- Task item -
Present each line of the entries below that holds the word "NAIDOO".

- Records for processing -
'''

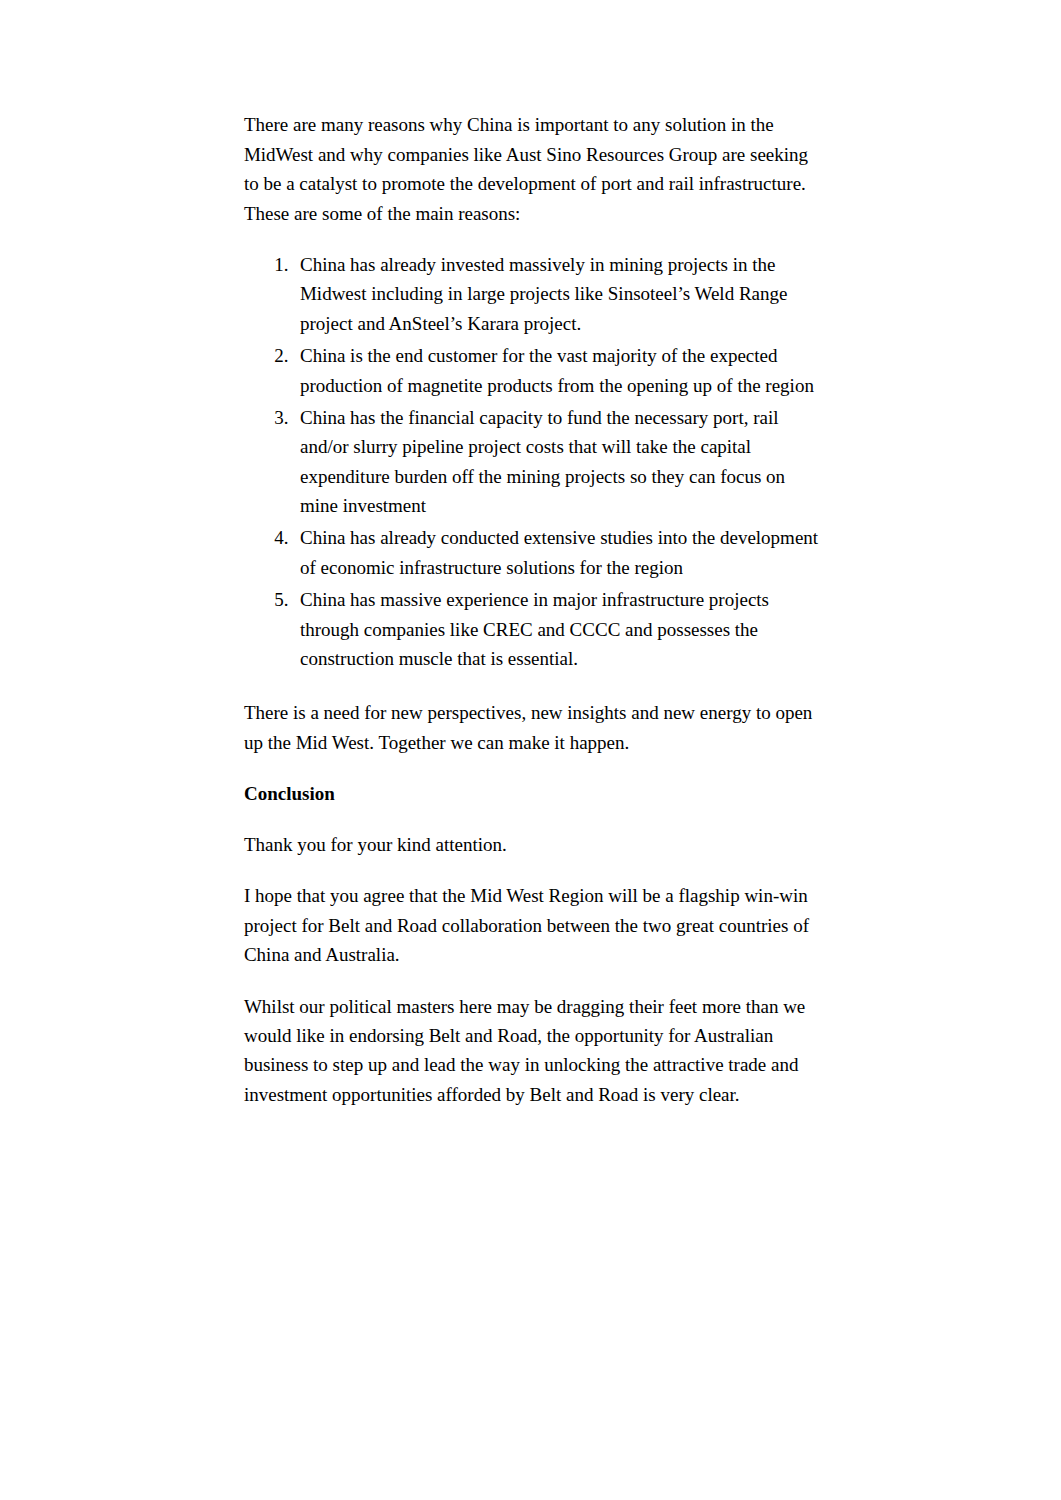There are many reasons why China is important to any solution in the MidWest and why companies like Aust Sino Resources Group are seeking to be a catalyst to promote the development of port and rail infrastructure. These are some of the main reasons:
China has already invested massively in mining projects in the Midwest including in large projects like Sinsoteel’s Weld Range project and AnSteel’s Karara project.
China is the end customer for the vast majority of the expected production of magnetite products from the opening up of the region
China has the financial capacity to fund the necessary port, rail and/or slurry pipeline project costs that will take the capital expenditure burden off the mining projects so they can focus on mine investment
China has already conducted extensive studies into the development of economic infrastructure solutions for the region
China has massive experience in major infrastructure projects through companies like CREC and CCCC and possesses the construction muscle that is essential.
There is a need for new perspectives, new insights and new energy to open up the Mid West. Together we can make it happen.
Conclusion
Thank you for your kind attention.
I hope that you agree that the Mid West Region will be a flagship win-win project for Belt and Road collaboration between the two great countries of China and Australia.
Whilst our political masters here may be dragging their feet more than we would like in endorsing Belt and Road, the opportunity for Australian business to step up and lead the way in unlocking the attractive trade and investment opportunities afforded by Belt and Road is very clear.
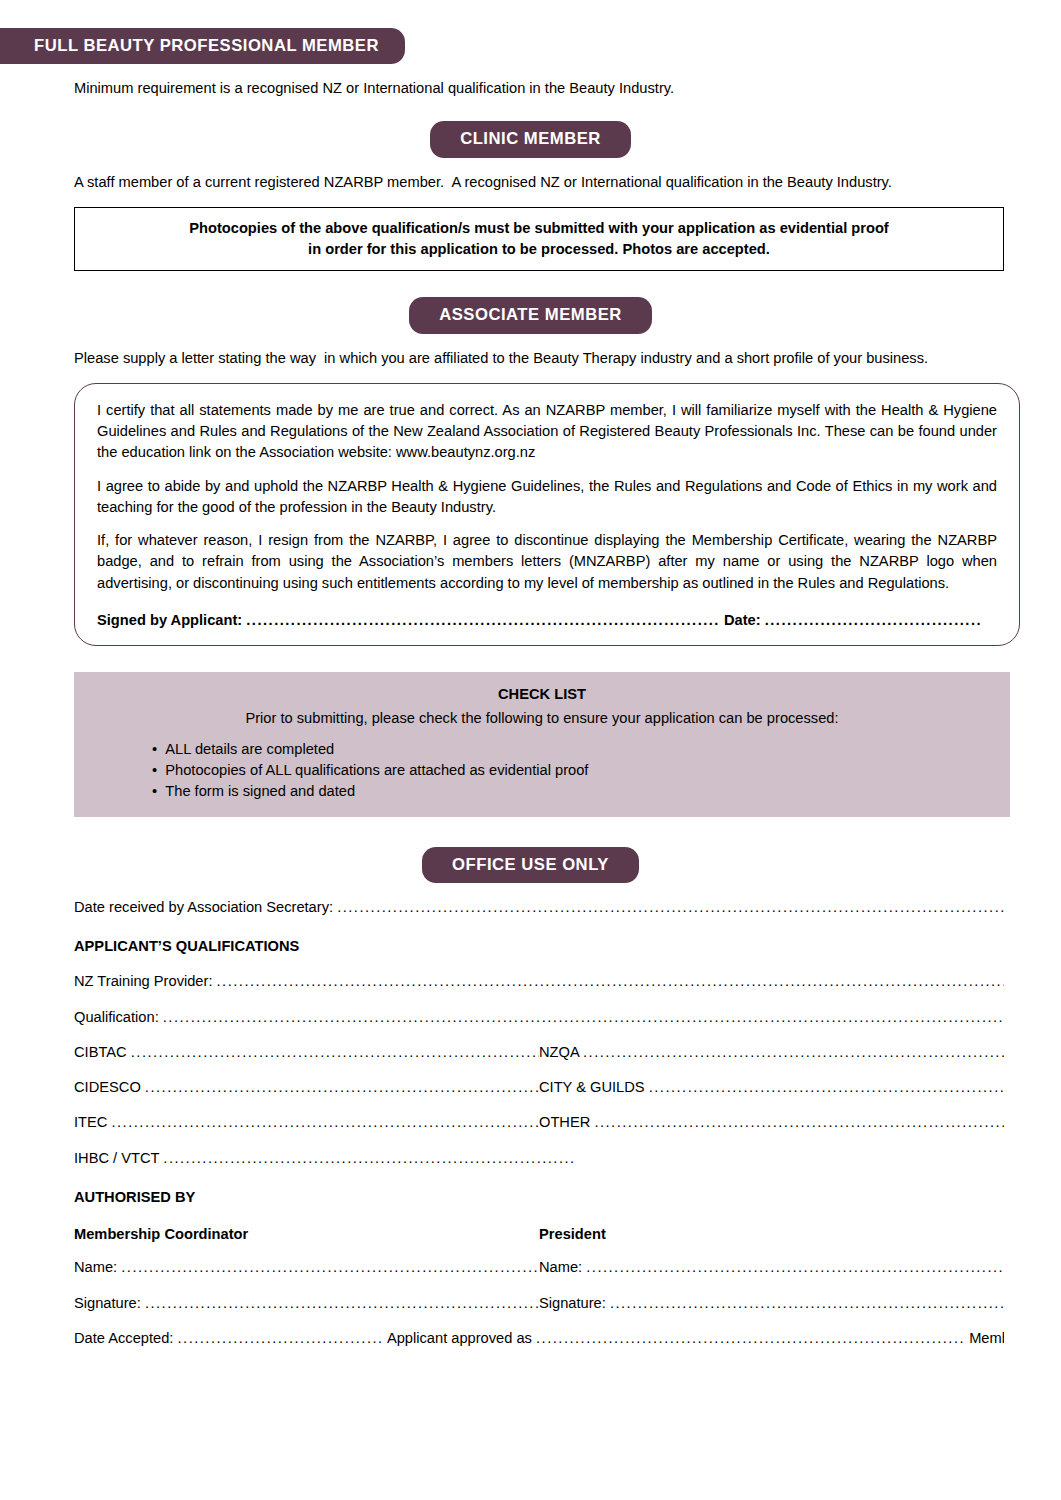FULL BEAUTY PROFESSIONAL MEMBER
Minimum requirement is a recognised NZ or International qualification in the Beauty Industry.
CLINIC MEMBER
A staff member of a current registered NZARBP member. A recognised NZ or International qualification in the Beauty Industry.
Photocopies of the above qualification/s must be submitted with your application as evidential proof
in order for this application to be processed. Photos are accepted.
ASSOCIATE MEMBER
Please supply a letter stating the way in which you are affiliated to the Beauty Therapy industry and a short profile of your business.
I certify that all statements made by me are true and correct. As an NZARBP member, I will familiarize myself with the Health & Hygiene Guidelines and Rules and Regulations of the New Zealand Association of Registered Beauty Professionals Inc. These can be found under the education link on the Association website: www.beautynz.org.nz
I agree to abide by and uphold the NZARBP Health & Hygiene Guidelines, the Rules and Regulations and Code of Ethics in my work and teaching for the good of the profession in the Beauty Industry.
If, for whatever reason, I resign from the NZARBP, I agree to discontinue displaying the Membership Certificate, wearing the NZARBP badge, and to refrain from using the Association’s members letters (MNZARBP) after my name or using the NZARBP logo when advertising, or discontinuing using such entitlements according to my level of membership as outlined in the Rules and Regulations.
Signed by Applicant: ..................................................................................... Date: .......................................
CHECK LIST
Prior to submitting, please check the following to ensure your application can be processed:
ALL details are completed
Photocopies of ALL qualifications are attached as evidential proof
The form is signed and dated
OFFICE USE ONLY
Date received by Association Secretary: .............................................................................................................................
APPLICANT’S QUALIFICATIONS
NZ Training Provider: .................................................................................................................................................
Qualification: ..........................................................................................................................................................
CIBTAC ..................................................................................
NZQA ....................................................................................
CIDESCO ..............................................................................
CITY & GUILDS .....................................................................
ITEC .......................................................................................
OTHER .................................................................................
IHBC / VTCT ..........................................................................
AUTHORISED BY
Membership Coordinator
President
Name: .................................................................................
Name: .................................................................................
Signature: ...........................................................................
Signature: ...........................................................................
Date Accepted: ..................................... Applicant approved as ............................................................................. Member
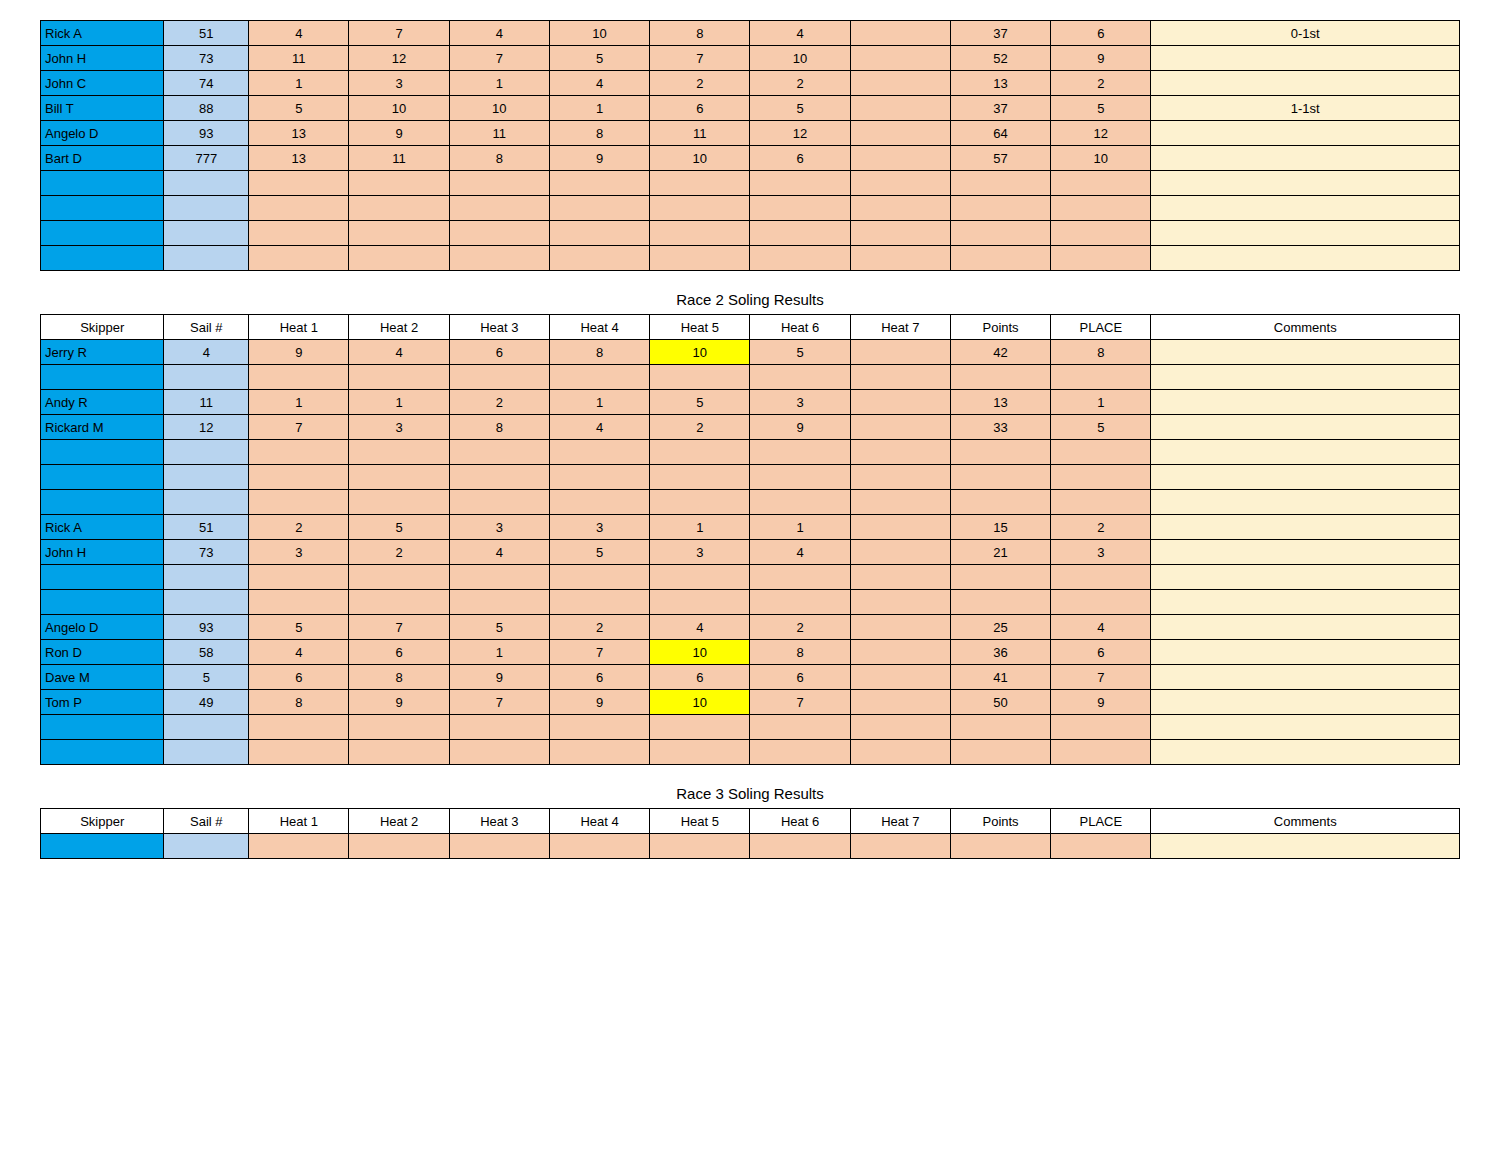| Rick A | 51 | 4 | 7 | 4 | 10 | 8 | 4 | | 37 | 6 | 0-1st |
| John H | 73 | 11 | 12 | 7 | 5 | 7 | 10 | | 52 | 9 | |
| John C | 74 | 1 | 3 | 1 | 4 | 2 | 2 | | 13 | 2 | |
| Bill T | 88 | 5 | 10 | 10 | 1 | 6 | 5 | | 37 | 5 | 1-1st |
| Angelo D | 93 | 13 | 9 | 11 | 8 | 11 | 12 | | 64 | 12 | |
| Bart D | 777 | 13 | 11 | 8 | 9 | 10 | 6 | | 57 | 10 | |
Race 2 Soling Results
| Skipper | Sail # | Heat 1 | Heat 2 | Heat 3 | Heat 4 | Heat 5 | Heat 6 | Heat 7 | Points | PLACE | Comments |
| --- | --- | --- | --- | --- | --- | --- | --- | --- | --- | --- | --- |
| Jerry R | 4 | 9 | 4 | 6 | 8 | 10 | 5 | | 42 | 8 | |
| Andy R | 11 | 1 | 1 | 2 | 1 | 5 | 3 | | 13 | 1 | |
| Rickard M | 12 | 7 | 3 | 8 | 4 | 2 | 9 | | 33 | 5 | |
| Rick A | 51 | 2 | 5 | 3 | 3 | 1 | 1 | | 15 | 2 | |
| John H | 73 | 3 | 2 | 4 | 5 | 3 | 4 | | 21 | 3 | |
| Angelo D | 93 | 5 | 7 | 5 | 2 | 4 | 2 | | 25 | 4 | |
| Ron D | 58 | 4 | 6 | 1 | 7 | 10 | 8 | | 36 | 6 | |
| Dave M | 5 | 6 | 8 | 9 | 6 | 6 | 6 | | 41 | 7 | |
| Tom P | 49 | 8 | 9 | 7 | 9 | 10 | 7 | | 50 | 9 | |
Race 3 Soling Results
| Skipper | Sail # | Heat 1 | Heat 2 | Heat 3 | Heat 4 | Heat 5 | Heat 6 | Heat 7 | Points | PLACE | Comments |
| --- | --- | --- | --- | --- | --- | --- | --- | --- | --- | --- | --- |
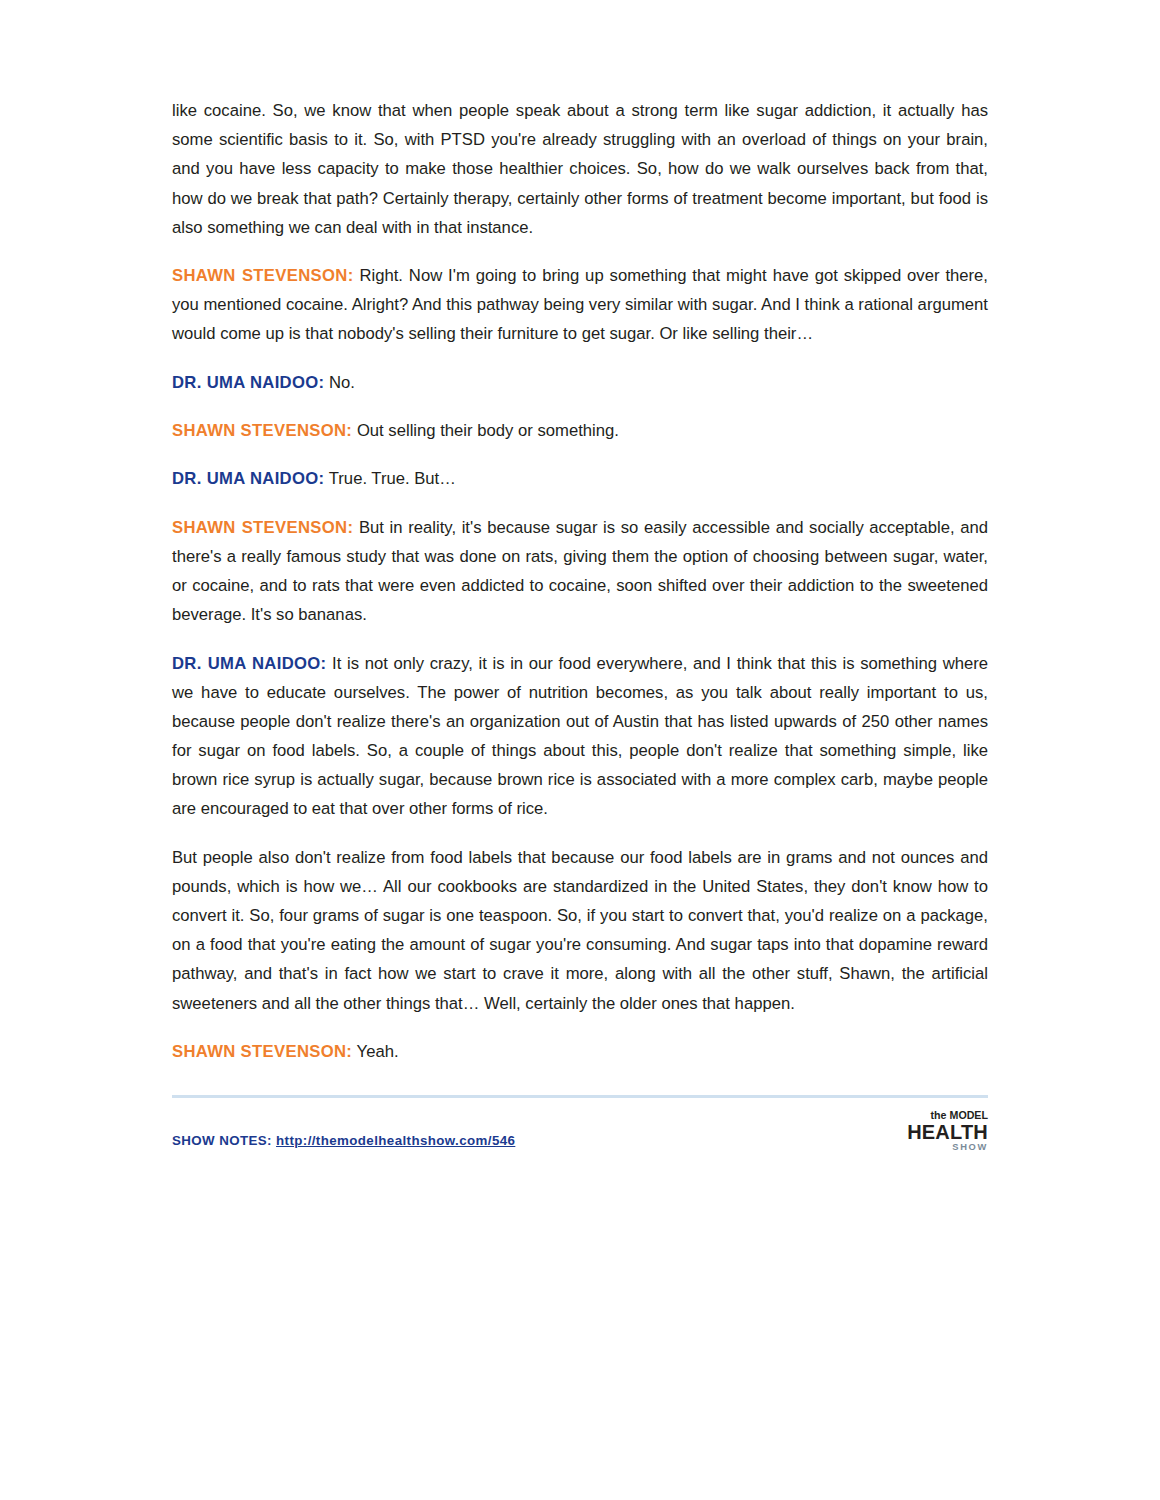like cocaine. So, we know that when people speak about a strong term like sugar addiction, it actually has some scientific basis to it. So, with PTSD you're already struggling with an overload of things on your brain, and you have less capacity to make those healthier choices. So, how do we walk ourselves back from that, how do we break that path? Certainly therapy, certainly other forms of treatment become important, but food is also something we can deal with in that instance.
SHAWN STEVENSON: Right. Now I'm going to bring up something that might have got skipped over there, you mentioned cocaine. Alright? And this pathway being very similar with sugar. And I think a rational argument would come up is that nobody's selling their furniture to get sugar. Or like selling their…
DR. UMA NAIDOO: No.
SHAWN STEVENSON: Out selling their body or something.
DR. UMA NAIDOO: True. True. But…
SHAWN STEVENSON: But in reality, it's because sugar is so easily accessible and socially acceptable, and there's a really famous study that was done on rats, giving them the option of choosing between sugar, water, or cocaine, and to rats that were even addicted to cocaine, soon shifted over their addiction to the sweetened beverage. It's so bananas.
DR. UMA NAIDOO: It is not only crazy, it is in our food everywhere, and I think that this is something where we have to educate ourselves. The power of nutrition becomes, as you talk about really important to us, because people don't realize there's an organization out of Austin that has listed upwards of 250 other names for sugar on food labels. So, a couple of things about this, people don't realize that something simple, like brown rice syrup is actually sugar, because brown rice is associated with a more complex carb, maybe people are encouraged to eat that over other forms of rice.
But people also don't realize from food labels that because our food labels are in grams and not ounces and pounds, which is how we… All our cookbooks are standardized in the United States, they don't know how to convert it. So, four grams of sugar is one teaspoon. So, if you start to convert that, you'd realize on a package, on a food that you're eating the amount of sugar you're consuming. And sugar taps into that dopamine reward pathway, and that's in fact how we start to crave it more, along with all the other stuff, Shawn, the artificial sweeteners and all the other things that… Well, certainly the older ones that happen.
SHAWN STEVENSON: Yeah.
SHOW NOTES: http://themodelhealthshow.com/546
the MODEL HEALTH SHOW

'''

- Result -
DR. UMA NAIDOO: No.
DR. UMA NAIDOO: True. True. But…
DR. UMA NAIDOO: It is not only crazy, it is in our food everywhere, and I think that this is something where we have to educate ourselves. The power of nutrition becomes, as you talk about really important to us, because people don't realize there's an organization out of Austin that has listed upwards of 250 other names for sugar on food labels. So, a couple of things about this, people don't realize that something simple, like brown rice syrup is actually sugar, because brown rice is associated with a more complex carb, maybe people are encouraged to eat that over other forms of rice.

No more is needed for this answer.